港町の冬支度、今も台所で
小樽の台所を覗くと、必ず瓶詰めがある。数の子、昆布、ニシン——北前船が運んだ日本海の塩蔵品が、この町の食卓の基層をなしている。明治から昭和初期、小樽港は北海道の経済中心だった。石炭、米、海産物が集積し、商人たちが行き交う港町。その繁栄を支えたのは、実は冬の仕込みだ。雪が深い北海道で、春まで食をつなぐために、塩漬けと燻製の技術が磨かれた。
今、小樽の返礼品に並ぶ海産物の加工品は、その歴史の直系だ。単なる「珍味」ではなく、港町の家庭が冬を越すために編み出した、生活の知恵そのものである。
松前漬けの塩加減が、季節を映す
数の子と昆布の松前漬けは、小樽の食卓に欠かせない一品だ。数の子の粒立ちと、昆布の歯ごたえ。塩辛さの中に、わずかな甘みが隠れている。これは冬の夜、白いご飯の上に少量のせて、日本酒をちびちび飲む食べ方が本来だ。

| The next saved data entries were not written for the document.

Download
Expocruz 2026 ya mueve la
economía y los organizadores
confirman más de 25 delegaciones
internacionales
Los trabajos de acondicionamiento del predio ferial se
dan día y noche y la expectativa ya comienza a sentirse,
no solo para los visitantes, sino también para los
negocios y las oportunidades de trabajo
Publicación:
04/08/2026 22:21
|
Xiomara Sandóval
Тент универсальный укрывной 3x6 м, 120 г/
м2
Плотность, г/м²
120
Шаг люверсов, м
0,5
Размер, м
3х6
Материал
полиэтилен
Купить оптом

届いた瓶を開けると、塩漬けの香りが立ち上る。そのまま食べてもいいし、軽く水で塩を落として、大根おろしと合わせてもいい。春先には、新玉ねぎと混ぜて、酢飯の具にもなる。一瓶あれば、季節が変わるまで台所の引き出しで活躍する。容量が選べるのは、一人暮らしから家族まで、食べるペースに合わせるためだろう。小樽の家庭は、こうして無駄なく、ゆっくり食べ進める。
塩蔵の技が、他の一品へ
無着色のたらこも、同じ系統の仕事だ。一本物のたらこを塩漬けにしたもの。スーパーの着色たらことは違い、素材の色が活きている。焼いて、ご飯の上にのせる。あるいは、ほぐして、パスタに絡める。塩辛さが強いので、少量で十分。冬の朝食に、一本焼いたたらこがあれば、その日の塩分は足りる。

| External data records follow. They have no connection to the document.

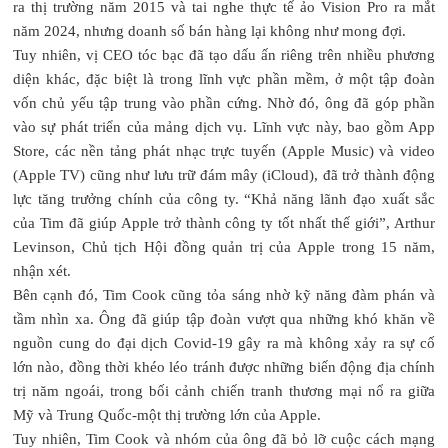
ra thị trường năm 2015 và tai nghe thực tế ảo Vision Pro ra mắt
năm 2024, nhưng doanh số bán hàng lại không như mong đợi.
Tuy nhiên, vị CEO tóc bạc đã tạo dấu ấn riêng trên nhiều phương
diện khác, đặc biệt là trong lĩnh vực phần mềm, ở một tập đoàn
vốn chủ yếu tập trung vào phần cứng. Nhờ đó, ông đã góp phần
vào sự phát triển của mảng dịch vụ. Lĩnh vực này, bao gồm App
Store, các nền tảng phát nhạc trực tuyến (Apple Music) và video
(Apple TV) cũng như lưu trữ đám mây (iCloud), đã trở thành động
lực tăng trưởng chính của công ty. “Khả năng lãnh đạo xuất sắc
của Tim đã giúp Apple trở thành công ty tốt nhất thế giới”, Arthur
Levinson, Chủ tịch Hội đồng quản trị của Apple trong 15 năm,
nhận xét.
Bên cạnh đó, Tim Cook cũng tỏa sáng nhờ kỹ năng đàm phán và
tầm nhìn xa. Ông đã giúp tập đoàn vượt qua những khó khăn về
nguồn cung do đại dịch Covid-19 gây ra mà không xảy ra sự cố
lớn nào, đồng thời khéo léo tránh được những biến động địa chính
trị năm ngoái, trong bối cảnh chiến tranh thương mại nổ ra giữa
Mỹ và Trung Quốc-một thị trường lớn của Apple.
Tuy nhiên, Tim Cook và nhóm của ông đã bỏ lỡ cuộc cách mạng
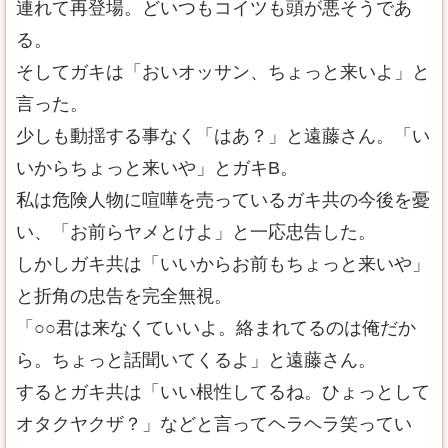
連れて再登場。どいつもコイツも頭が悪そうであ
る。
そしてガキは「おいオッサン、ちょっと来いよ」と
言った。
少しも動揺する事なく「はあ？」と遠藤さん。「い
いからちょっと来いや」とガキB。
私は危険人物に喧嘩を売っているガキ共の今後を憂
い、「お前らヤメとけよ」と一応忠告した。
しかしガキ共は「いいからお前もちょっと来いや」
と折角の忠告を完全無視。
「○○君は来なくていいよ。絡まれてるのは俺だか
ら。ちょっと話聞いてくるよ」と遠藤さん。
するとガキ共は「いい根性してるね。ひょっとして
オタクヤクザ？」などと言ってヘラヘラ笑ってい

小樽の港では、かつてニシン漁が盛んだった。その時代の食べ方が、今も返礼品として届く。ルイベの醤油漬け——凍らせた鱒を塩漬けにしたもの——も、北海道の冬の知恵だ。冷凍庫から出して、そのまま食べる。氷のような食感と、塩辛さ。これは酒の肴として、小樽の居酒屋でも出される。
港町の食べ方は、季節と一緒に
小樽は、三方を山に囲まれ、一方が日本海に開かれた坂の多い街だ。冬の降雪量は多く、豪雪地帯に指定されている。そうした環境の中で、春まで食をつなぐために、塩漬けと燻製の技術が発達した。返礼品として届く海産物の加工品は、その生活の必然から生まれたものだ。
瓶詰めを開けるたびに、小樽の冬が台所に入ってくる。塩辛さ、香り、歯ごたえ——すべてが、港町の季節感を伝えている。